Anyone can run “AI, review my cluster” and get a list of confident findings. The work is what you do with them — which you accept, which you recalibrate, which the model got wrong. That’s the part most “I secured my X with AI” posts skip, so I’ll start there.

What I rejected

It flagged “committed secrets” — high-entropy strings next to keys like publicAccessToken. Wrong: those were secretRefKey mappings (names of keys in a Secret that External Secrets already syncs from Vault), not values. The entropy heuristic tripped on the key names. Real committed secrets there: zero.

It also said my scheduled agent runners’ blast-radius guard had the same flaw in all of them — fix identically. True for three; the other two regenerate a local index file every run, so a blanket “nothing may change outside the output dir” guard would flag their own tooling as a breach nightly. Right instinct, wrong generalization: strict single-file enforcement for the three, an index/ allow-list for the two.

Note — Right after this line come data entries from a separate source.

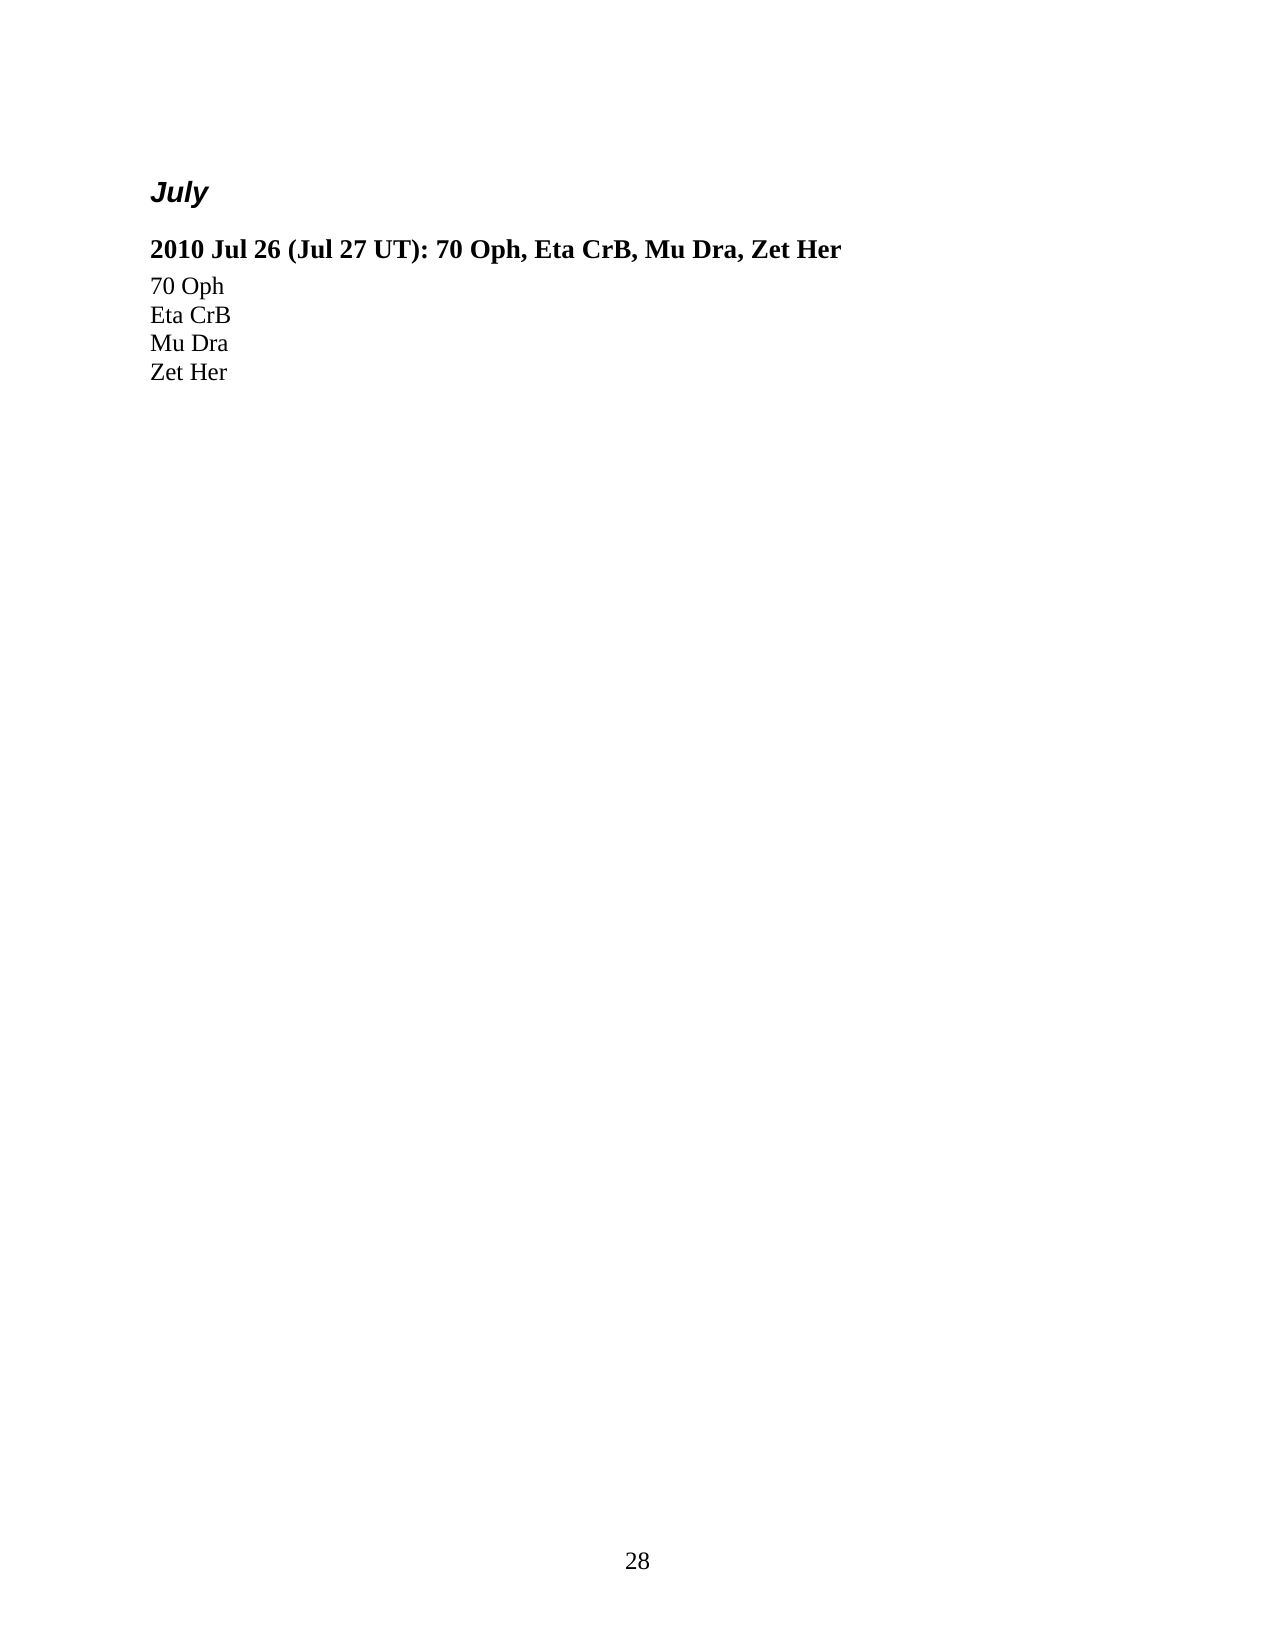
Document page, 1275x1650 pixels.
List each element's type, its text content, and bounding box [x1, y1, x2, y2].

text Mu Dra [150, 328, 1125, 357]
text 70 Oph [150, 271, 1125, 300]
subtitle 2010 Jul 26 (Jul 27 UT): 70 Oph, Eta CrB, Mu Dra, Zet Her [150, 233, 1125, 265]
text Zet Her [150, 357, 1125, 386]
text Eta CrB [150, 300, 1125, 328]
subtitle July [150, 175, 1125, 208]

That’s the loop. A reviewer with no context catches what you’ve stopped seeing; you catch where that missing context makes it overconfident. Skip the second half and you got autocomplete, not an audit.

Expose only what must be exposed

My n8n IngressRoute matched the whole host on one rule, behind only n8n’s own login. n8n runs arbitrary code (Code nodes), reaches the internal network, stores credentials — a public editor on one password is RCE-and-credential-theft waiting on a weak password or an auth-bypass CVE.

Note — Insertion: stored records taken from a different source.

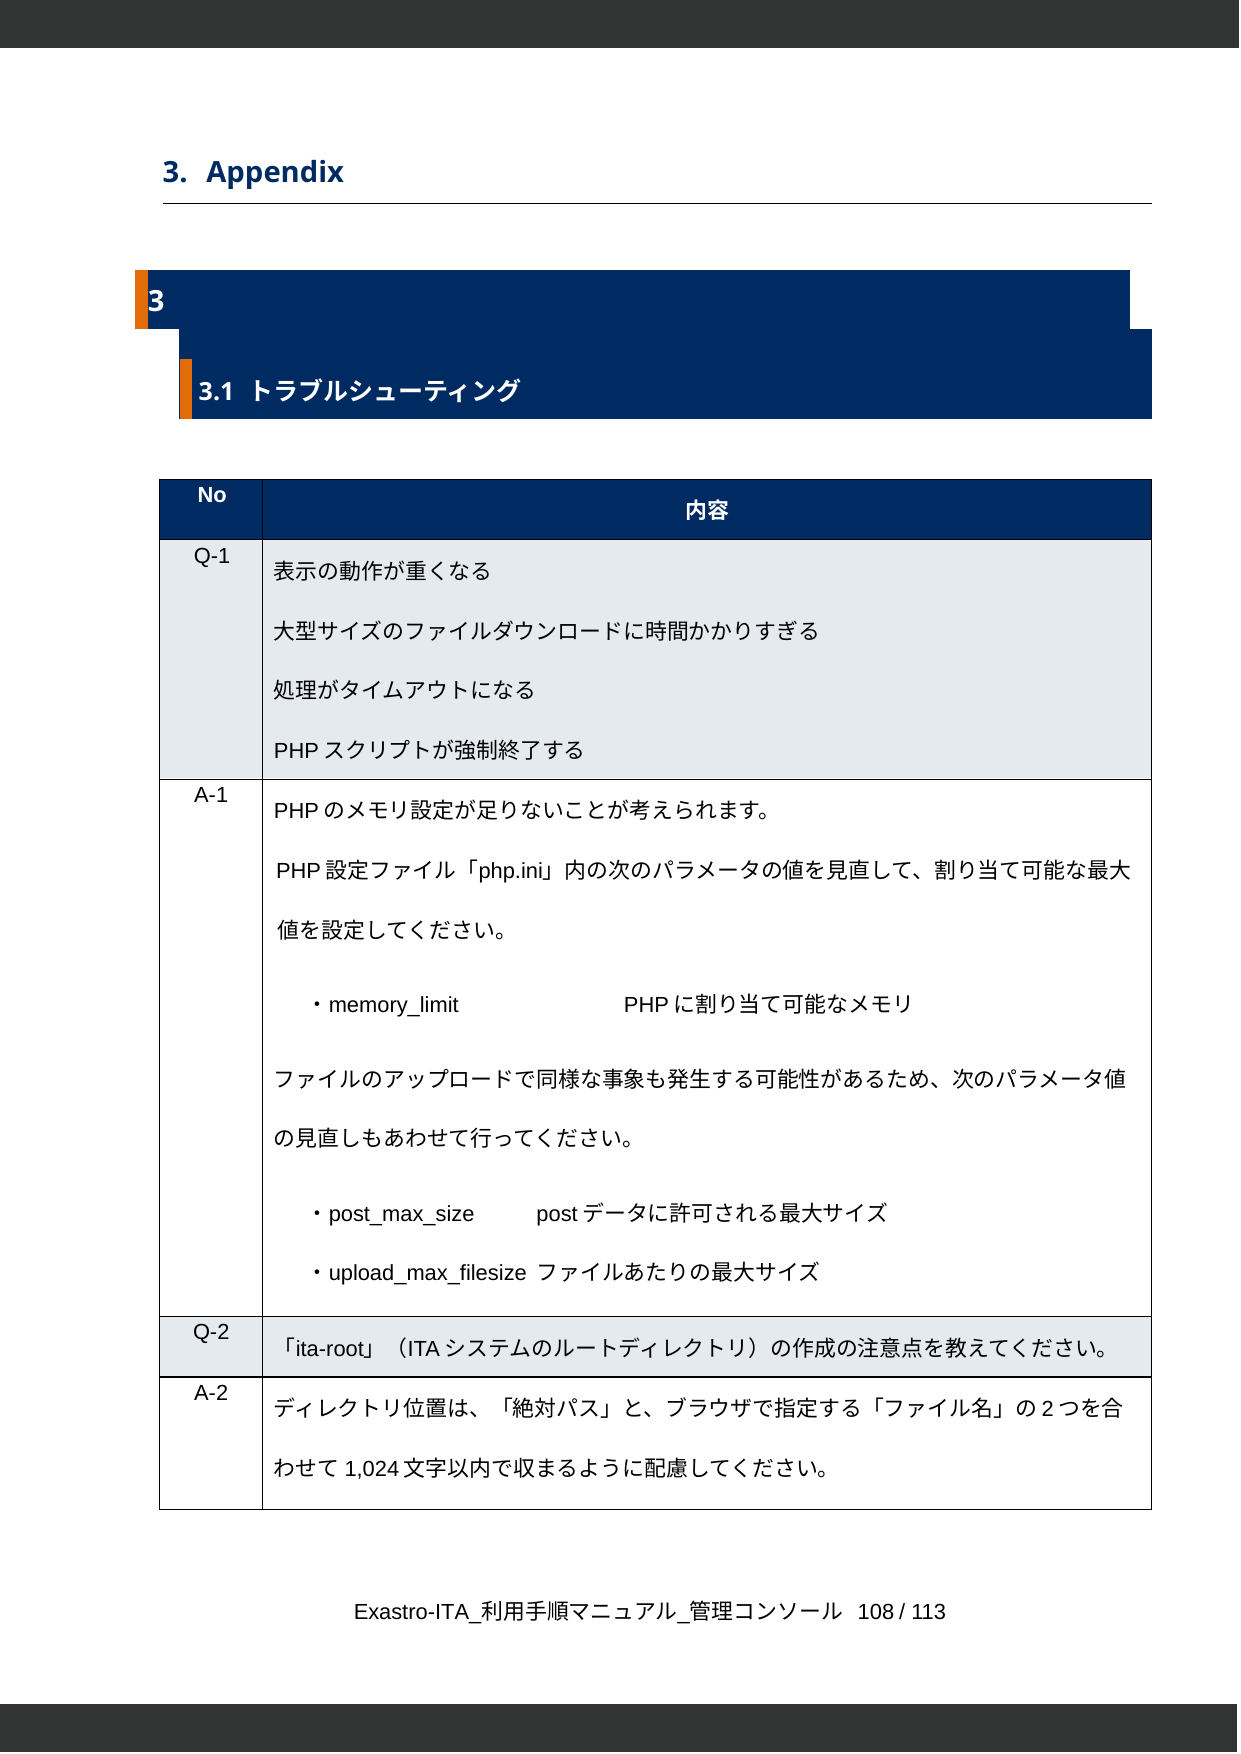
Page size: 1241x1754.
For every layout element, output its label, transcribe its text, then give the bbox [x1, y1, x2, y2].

picture [0, 1704, 1237, 1752]
table_cell 表示の動作が重くなる 大型サイズのファイルダウンロードに時間かかりすぎる 処理がタイムアウトになる PHPスクリプトが強制終了する [263, 540, 1151, 778]
table_cell A-1 [160, 780, 262, 1316]
picture [0, 0, 1239, 48]
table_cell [263, 1378, 1151, 1508]
subtitle Appendix [162, 142, 1152, 204]
table_cell A-2 [160, 1378, 262, 1508]
table_cell Q-1 [160, 540, 262, 778]
table_cell PHPのメモリ設定が足りないことが考えられます。 PHP設定ファイル「php.ini」内の次のパラメータの値を見直して、割り当て可能な最大値を設定してください。 ・memory_limit PHPに割り当て可能なメモリ ファイルのアップロードで同様な事象も発生する可能性があるため、次のパラメータ値の見直しもあわせて行ってください。 ・post_max_size postデータに許可される最大サイズ ・upload_max_filesize ファイルあたりの最大サイズ [263, 780, 1151, 1316]
table_header No [160, 480, 262, 539]
table_cell Q-2 [160, 1317, 262, 1376]
table_cell 「ita-root」（ITAシステムのルートディレクトリ）の作成の注意点を教えてください。 [263, 1317, 1151, 1376]
table_header 内容 [263, 480, 1151, 539]
subtitle トラブルシューティング [192, 359, 1152, 419]
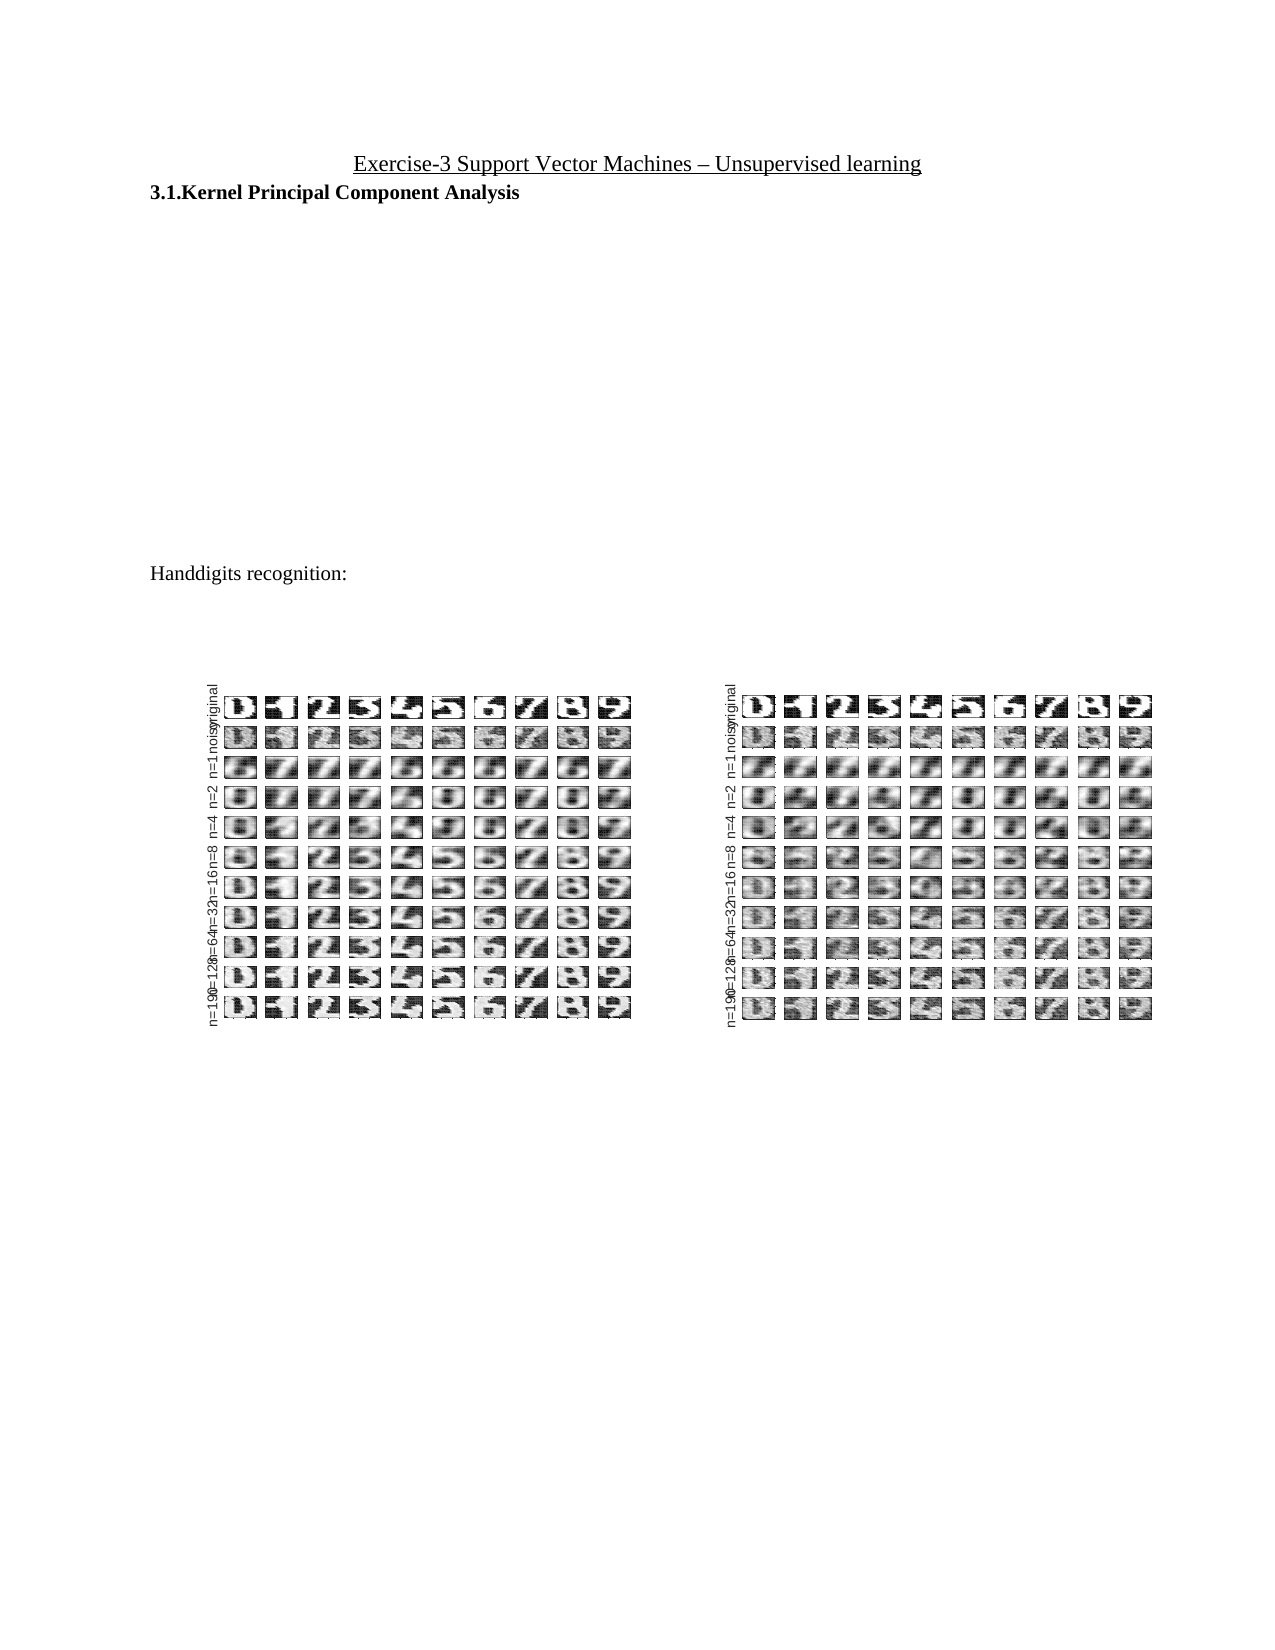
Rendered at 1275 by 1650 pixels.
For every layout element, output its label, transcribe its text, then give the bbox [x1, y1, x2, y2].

text 3.1.Kernel Principal Component Analysis [150, 180, 1125, 204]
text Handdigits recognition: [150, 561, 1125, 585]
text Exercise-3 Support Vector Machines – Unsupervised learning [150, 150, 1125, 176]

The fix fell out of a quick threat model:

  • Assets: stored credentials, code execution, internal reach.
  • Actors: an internet scanner; the holder of a leaked API key.
  • Decisions: the editor is a human surface → SSO at the edge. The API auths by key, not a cookie → edge OAuth would only break it, so move it off the public edge (in-cluster only). Webhooks must be public but carry no privileged auth → leave exactly those path-prefixes open.

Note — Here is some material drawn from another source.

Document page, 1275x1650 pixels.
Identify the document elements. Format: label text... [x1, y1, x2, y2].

One wide-open hostname → three webhook prefixes public, editor behind SSO, API reachable only in-cluster.

Stop routing internal traffic through the internet

Why it happened: the public hostname was easiest, and split-horizon DNS hid the cost — Pi-hole resolves the public name to the local ingress, so an internal caller on the public URL still works; it just hairpins out to the tunnel and back for nothing.

Fix: in-cluster producers use cluster DNS (<svc>.<ns>.svc.cluster.local); host-side cron scripts can’t resolve cluster DNS, so they hit the pinned ClusterIP (this cluster runs kube-proxy, so the node routes service IPs natively). No service mesh — a decision: on one node, internal hops are plain HTTP inside the trust boundary, and mTLS isn’t worth a control plane to operate. TLS at the edge, plain internal. Multi-node changes that answer.

Secrets: the manager is the control, the Secret is a projection

One genuinely committed secret — rendered into a ConfigMap, the worse hiding spot because it looks managed. It moved to Vault (encrypted at rest, audited) → External Secrets Operator → a Kubernetes Secret via envFrom. The detail that matters: a K8s Secret is base64, not encryption — only as private as the datastore at rest. So Vault is the control; the Secret is a projection ESO keeps in sync (rotate in Vault → re-sync → restart). Not SOPS or Sealed Secrets — those keep ciphertext in Git; I wanted plaintext to never touch the repo, plus an access audit trail.

Three things it earned

  1. A rule you don’t audit is a rule you don’t have. I had “no secrets in Git” and a secret manager, and still leaked one into a ConfigMap.
  2. Grade against a named threat, not a vibe. “Secure against a scanner,” “against a leaked backup,” and “against a shell on the box” are three problems; a control for one can be nothing for another.
  3. The interesting part of an AI review is which findings you can defend rejecting. Can’t independently validate every recommendation — false positives included? You ran autocomplete with good PR, not an audit.